Go line by line through the data and copy those with the word "messages".
--- Task material Enclosed Below ---
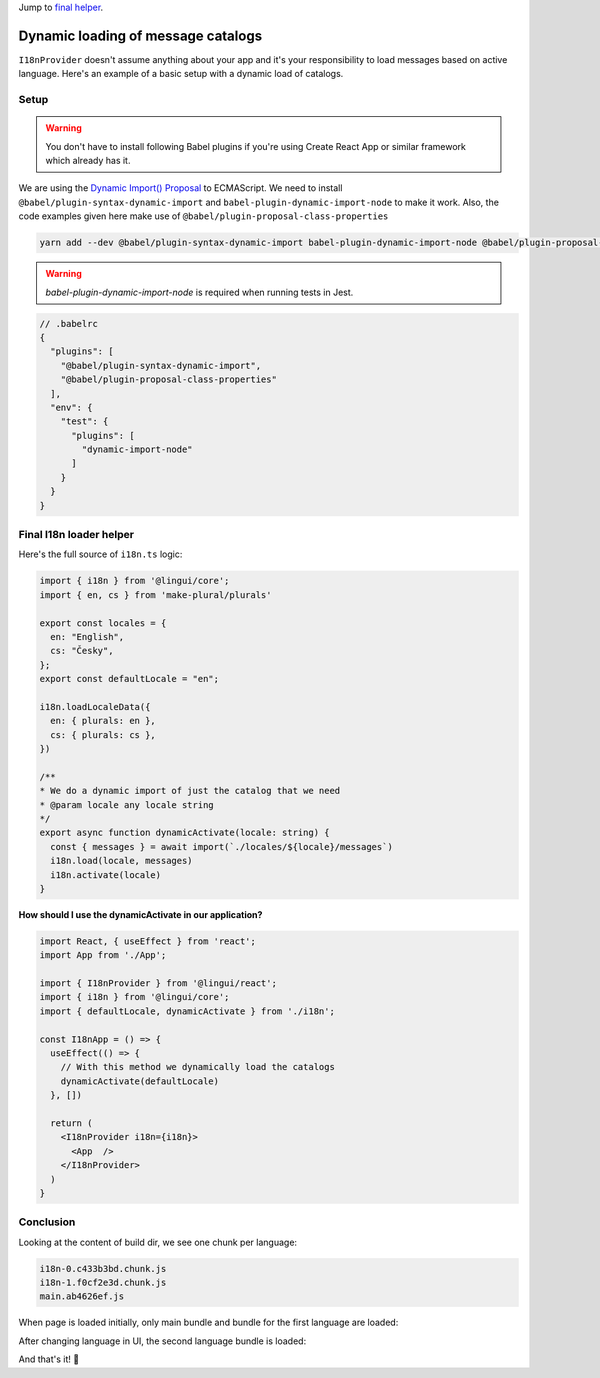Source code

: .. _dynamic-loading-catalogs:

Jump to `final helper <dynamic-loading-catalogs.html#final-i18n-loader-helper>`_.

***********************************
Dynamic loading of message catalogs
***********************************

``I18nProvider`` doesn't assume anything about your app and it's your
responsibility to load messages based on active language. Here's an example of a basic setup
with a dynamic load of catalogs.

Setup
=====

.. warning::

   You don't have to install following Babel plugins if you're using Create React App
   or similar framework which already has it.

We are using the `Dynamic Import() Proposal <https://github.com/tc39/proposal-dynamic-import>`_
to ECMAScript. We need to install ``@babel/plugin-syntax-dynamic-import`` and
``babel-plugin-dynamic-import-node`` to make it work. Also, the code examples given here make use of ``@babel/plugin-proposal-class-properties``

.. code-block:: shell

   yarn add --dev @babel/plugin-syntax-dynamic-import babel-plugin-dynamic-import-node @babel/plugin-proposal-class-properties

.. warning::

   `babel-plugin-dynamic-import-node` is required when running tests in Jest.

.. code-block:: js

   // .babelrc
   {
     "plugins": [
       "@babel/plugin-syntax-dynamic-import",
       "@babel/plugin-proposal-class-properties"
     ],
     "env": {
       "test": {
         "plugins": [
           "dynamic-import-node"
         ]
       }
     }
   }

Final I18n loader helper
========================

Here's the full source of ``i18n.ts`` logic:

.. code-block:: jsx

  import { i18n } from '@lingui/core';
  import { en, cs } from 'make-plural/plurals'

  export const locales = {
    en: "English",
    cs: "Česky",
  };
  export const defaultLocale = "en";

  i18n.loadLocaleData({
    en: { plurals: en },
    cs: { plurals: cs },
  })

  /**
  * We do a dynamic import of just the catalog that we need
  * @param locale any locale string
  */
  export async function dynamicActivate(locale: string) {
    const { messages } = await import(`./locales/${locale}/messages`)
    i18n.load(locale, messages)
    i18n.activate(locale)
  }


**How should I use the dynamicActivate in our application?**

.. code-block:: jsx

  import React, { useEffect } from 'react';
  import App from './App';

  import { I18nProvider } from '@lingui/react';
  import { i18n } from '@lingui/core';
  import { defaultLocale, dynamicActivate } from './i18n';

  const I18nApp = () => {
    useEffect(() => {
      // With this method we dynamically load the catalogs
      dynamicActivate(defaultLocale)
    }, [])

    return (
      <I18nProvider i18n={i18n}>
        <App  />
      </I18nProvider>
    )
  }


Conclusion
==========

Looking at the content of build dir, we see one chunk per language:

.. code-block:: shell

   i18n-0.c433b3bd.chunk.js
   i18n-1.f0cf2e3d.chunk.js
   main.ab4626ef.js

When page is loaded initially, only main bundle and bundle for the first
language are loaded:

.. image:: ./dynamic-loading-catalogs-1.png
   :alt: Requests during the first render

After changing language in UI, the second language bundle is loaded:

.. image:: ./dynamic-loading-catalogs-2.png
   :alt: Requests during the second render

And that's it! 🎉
--- End of Enclosed Task material ---
--- Task material Enclosed Below ---
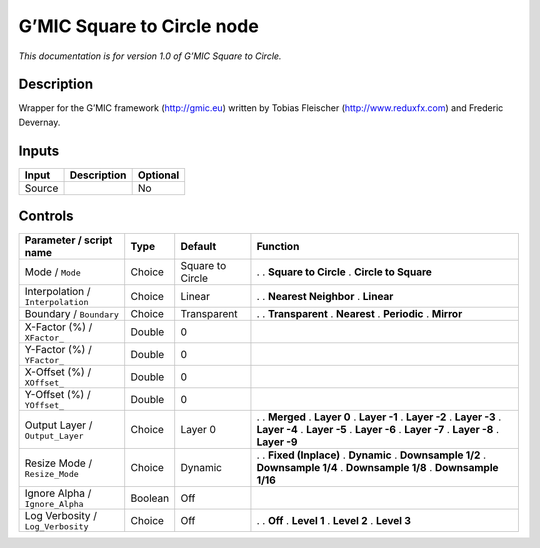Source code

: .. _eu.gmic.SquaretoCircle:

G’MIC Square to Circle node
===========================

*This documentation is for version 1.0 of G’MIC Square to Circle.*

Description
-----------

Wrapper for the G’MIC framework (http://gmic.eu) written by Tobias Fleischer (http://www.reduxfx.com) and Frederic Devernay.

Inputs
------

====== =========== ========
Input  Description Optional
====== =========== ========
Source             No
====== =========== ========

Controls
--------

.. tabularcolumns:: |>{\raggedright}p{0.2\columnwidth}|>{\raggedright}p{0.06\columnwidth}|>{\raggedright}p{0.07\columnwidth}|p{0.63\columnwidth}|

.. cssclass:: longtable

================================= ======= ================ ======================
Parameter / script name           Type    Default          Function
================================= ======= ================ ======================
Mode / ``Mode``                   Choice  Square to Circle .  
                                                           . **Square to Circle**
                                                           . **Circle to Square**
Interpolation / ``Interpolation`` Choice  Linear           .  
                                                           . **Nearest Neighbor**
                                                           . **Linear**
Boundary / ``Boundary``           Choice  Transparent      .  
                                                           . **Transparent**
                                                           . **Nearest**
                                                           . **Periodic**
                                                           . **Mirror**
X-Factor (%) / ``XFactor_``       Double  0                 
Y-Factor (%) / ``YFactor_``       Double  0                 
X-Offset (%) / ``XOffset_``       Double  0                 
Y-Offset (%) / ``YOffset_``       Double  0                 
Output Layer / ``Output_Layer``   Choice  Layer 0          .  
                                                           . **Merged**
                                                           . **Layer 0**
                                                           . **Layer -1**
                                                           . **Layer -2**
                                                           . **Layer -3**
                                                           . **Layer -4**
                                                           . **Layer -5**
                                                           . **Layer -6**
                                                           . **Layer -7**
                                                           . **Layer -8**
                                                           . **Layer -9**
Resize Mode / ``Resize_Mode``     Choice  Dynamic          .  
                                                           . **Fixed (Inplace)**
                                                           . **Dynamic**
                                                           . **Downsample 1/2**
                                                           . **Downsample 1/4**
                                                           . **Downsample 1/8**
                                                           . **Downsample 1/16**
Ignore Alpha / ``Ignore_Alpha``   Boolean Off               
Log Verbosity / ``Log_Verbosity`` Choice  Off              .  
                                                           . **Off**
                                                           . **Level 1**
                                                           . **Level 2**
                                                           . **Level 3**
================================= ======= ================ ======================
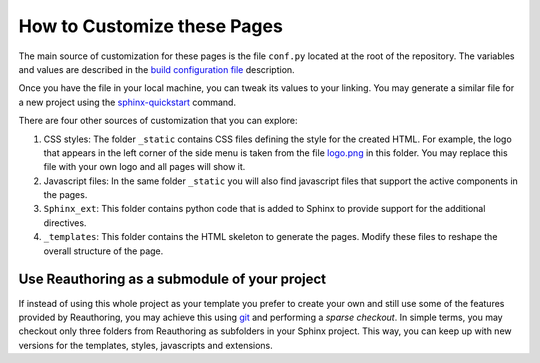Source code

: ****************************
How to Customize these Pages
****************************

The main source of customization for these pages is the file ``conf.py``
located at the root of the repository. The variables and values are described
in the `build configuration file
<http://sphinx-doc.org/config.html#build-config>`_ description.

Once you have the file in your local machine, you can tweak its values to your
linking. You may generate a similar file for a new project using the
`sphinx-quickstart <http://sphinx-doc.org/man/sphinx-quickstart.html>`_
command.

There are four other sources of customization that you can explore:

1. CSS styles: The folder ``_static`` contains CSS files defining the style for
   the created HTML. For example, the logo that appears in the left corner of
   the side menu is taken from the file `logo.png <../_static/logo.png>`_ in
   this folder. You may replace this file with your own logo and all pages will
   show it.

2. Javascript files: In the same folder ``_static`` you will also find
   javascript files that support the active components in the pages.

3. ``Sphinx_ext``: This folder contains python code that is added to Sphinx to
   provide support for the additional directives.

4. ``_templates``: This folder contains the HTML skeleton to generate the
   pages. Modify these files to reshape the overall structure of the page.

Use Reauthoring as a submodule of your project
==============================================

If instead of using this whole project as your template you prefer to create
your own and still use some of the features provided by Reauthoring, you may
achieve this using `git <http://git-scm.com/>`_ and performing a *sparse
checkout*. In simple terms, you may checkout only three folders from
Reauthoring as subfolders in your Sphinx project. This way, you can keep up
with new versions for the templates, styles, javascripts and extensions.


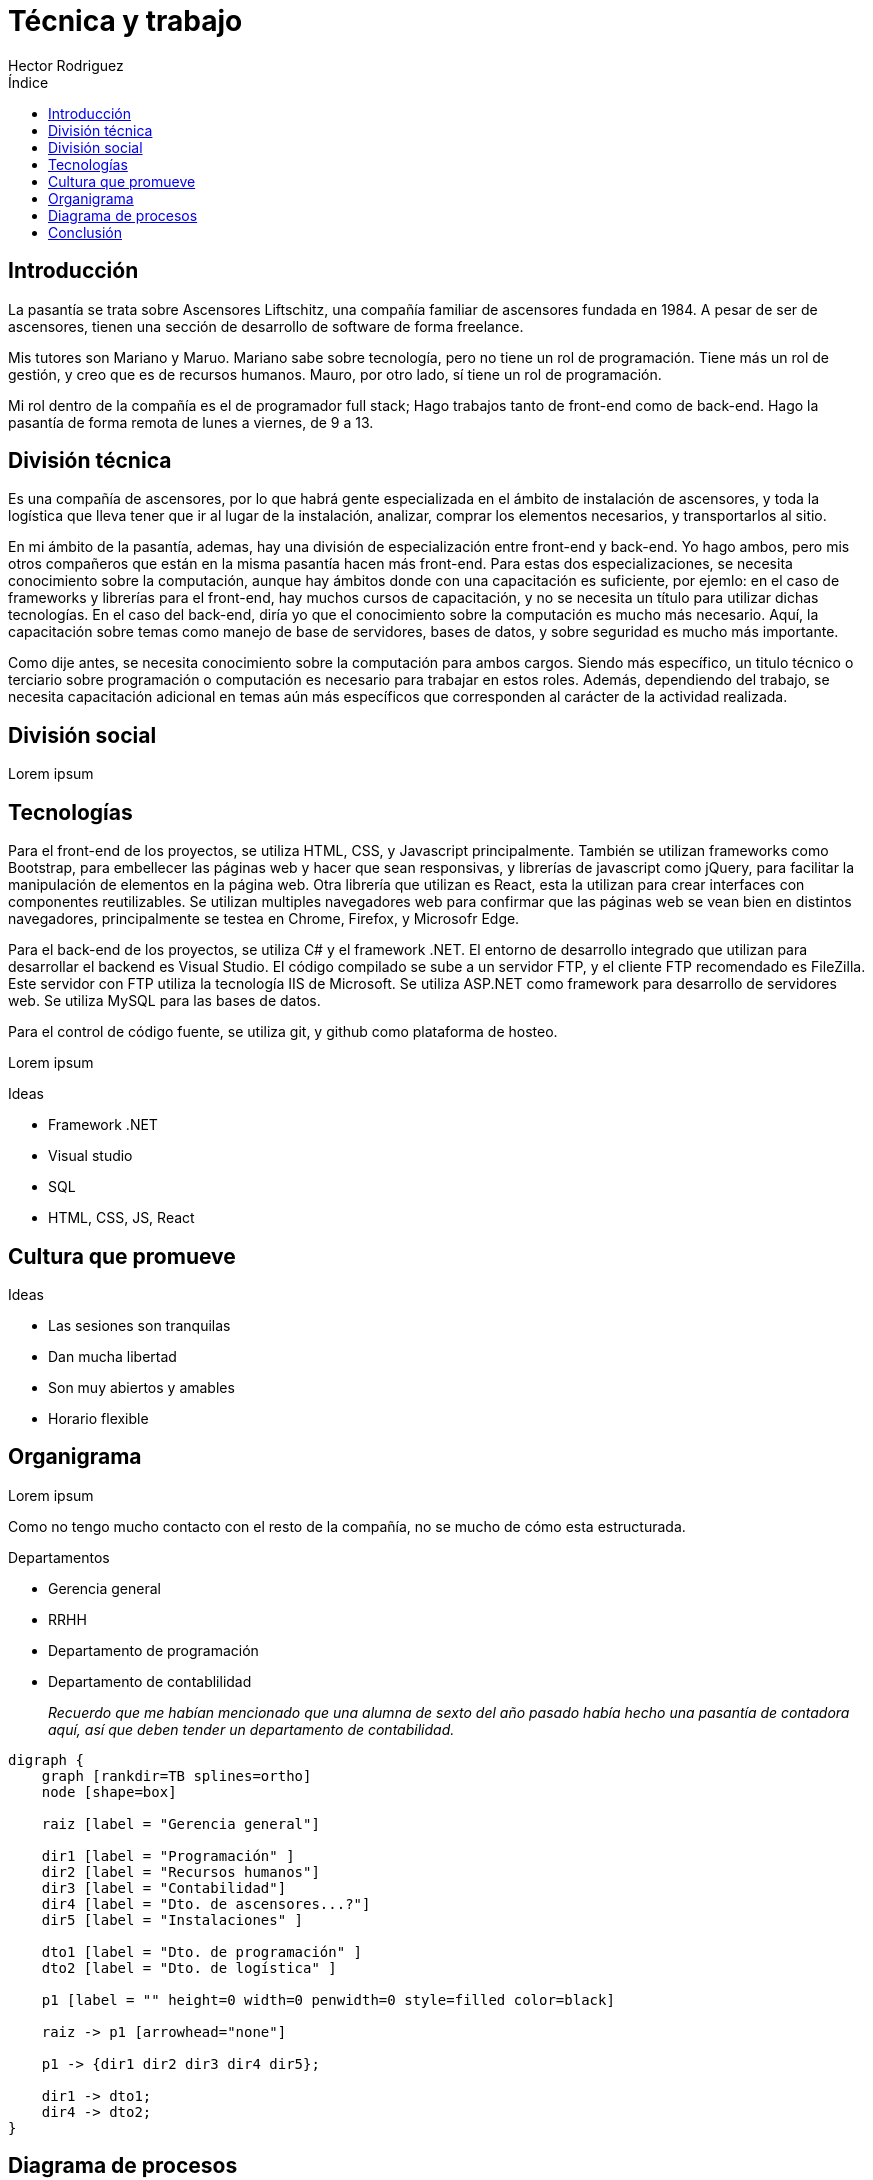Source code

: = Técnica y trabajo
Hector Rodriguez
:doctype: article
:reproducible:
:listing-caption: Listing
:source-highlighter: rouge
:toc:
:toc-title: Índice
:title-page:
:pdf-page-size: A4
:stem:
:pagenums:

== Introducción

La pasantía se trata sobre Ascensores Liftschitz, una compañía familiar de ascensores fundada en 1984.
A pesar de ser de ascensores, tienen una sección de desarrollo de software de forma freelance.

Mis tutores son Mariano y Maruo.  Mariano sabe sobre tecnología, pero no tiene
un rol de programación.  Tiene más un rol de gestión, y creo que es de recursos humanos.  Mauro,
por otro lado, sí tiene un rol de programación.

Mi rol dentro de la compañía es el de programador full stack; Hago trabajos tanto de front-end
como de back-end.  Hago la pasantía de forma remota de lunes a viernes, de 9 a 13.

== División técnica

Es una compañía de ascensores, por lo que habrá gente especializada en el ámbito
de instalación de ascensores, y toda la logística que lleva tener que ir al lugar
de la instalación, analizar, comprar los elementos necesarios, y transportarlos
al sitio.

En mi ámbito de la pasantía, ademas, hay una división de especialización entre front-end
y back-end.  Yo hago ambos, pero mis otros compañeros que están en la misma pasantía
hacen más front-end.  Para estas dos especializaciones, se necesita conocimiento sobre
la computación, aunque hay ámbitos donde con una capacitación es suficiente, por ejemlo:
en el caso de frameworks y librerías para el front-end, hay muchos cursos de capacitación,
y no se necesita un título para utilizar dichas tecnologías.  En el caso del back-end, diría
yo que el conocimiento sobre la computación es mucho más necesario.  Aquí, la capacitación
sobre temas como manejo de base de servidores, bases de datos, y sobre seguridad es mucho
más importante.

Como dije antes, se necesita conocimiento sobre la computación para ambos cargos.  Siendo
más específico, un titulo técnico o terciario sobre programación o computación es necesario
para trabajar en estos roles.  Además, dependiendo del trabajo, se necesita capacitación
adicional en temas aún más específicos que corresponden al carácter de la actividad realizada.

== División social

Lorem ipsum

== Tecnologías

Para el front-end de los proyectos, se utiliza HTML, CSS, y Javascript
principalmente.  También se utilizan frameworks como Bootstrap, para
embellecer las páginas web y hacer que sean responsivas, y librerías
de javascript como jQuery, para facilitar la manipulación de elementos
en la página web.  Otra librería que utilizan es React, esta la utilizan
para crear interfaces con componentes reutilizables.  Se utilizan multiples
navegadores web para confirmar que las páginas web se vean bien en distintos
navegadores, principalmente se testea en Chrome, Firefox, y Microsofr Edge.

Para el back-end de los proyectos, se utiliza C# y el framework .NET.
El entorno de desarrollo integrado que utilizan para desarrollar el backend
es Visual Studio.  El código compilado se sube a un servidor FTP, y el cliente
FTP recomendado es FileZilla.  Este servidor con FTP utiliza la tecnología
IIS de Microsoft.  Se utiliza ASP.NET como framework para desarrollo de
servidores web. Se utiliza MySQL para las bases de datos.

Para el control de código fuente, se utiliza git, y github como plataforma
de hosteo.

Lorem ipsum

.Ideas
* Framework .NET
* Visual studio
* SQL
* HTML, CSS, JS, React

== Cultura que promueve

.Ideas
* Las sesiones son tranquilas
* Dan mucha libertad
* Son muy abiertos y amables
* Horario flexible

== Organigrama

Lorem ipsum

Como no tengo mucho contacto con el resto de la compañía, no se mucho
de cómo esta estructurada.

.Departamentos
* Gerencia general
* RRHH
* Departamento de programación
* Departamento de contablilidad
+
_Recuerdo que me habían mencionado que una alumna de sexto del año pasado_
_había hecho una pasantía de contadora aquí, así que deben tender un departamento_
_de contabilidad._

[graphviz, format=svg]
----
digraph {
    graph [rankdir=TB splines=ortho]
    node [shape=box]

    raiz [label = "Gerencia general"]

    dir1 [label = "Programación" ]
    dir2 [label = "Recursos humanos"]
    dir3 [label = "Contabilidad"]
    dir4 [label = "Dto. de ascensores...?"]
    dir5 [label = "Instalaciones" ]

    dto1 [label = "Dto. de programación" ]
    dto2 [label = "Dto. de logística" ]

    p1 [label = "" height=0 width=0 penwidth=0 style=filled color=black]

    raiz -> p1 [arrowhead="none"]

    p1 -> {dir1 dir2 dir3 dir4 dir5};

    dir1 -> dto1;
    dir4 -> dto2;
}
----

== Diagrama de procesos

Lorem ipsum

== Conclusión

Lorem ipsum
--- End of Enclosed Task material ---
▶ **Solution to this problem**:
responsibility to load messages based on active language. Here's an example of a basic setup
    const { messages } = await import(`./locales/${locale}/messages`)
    i18n.load(locale, messages)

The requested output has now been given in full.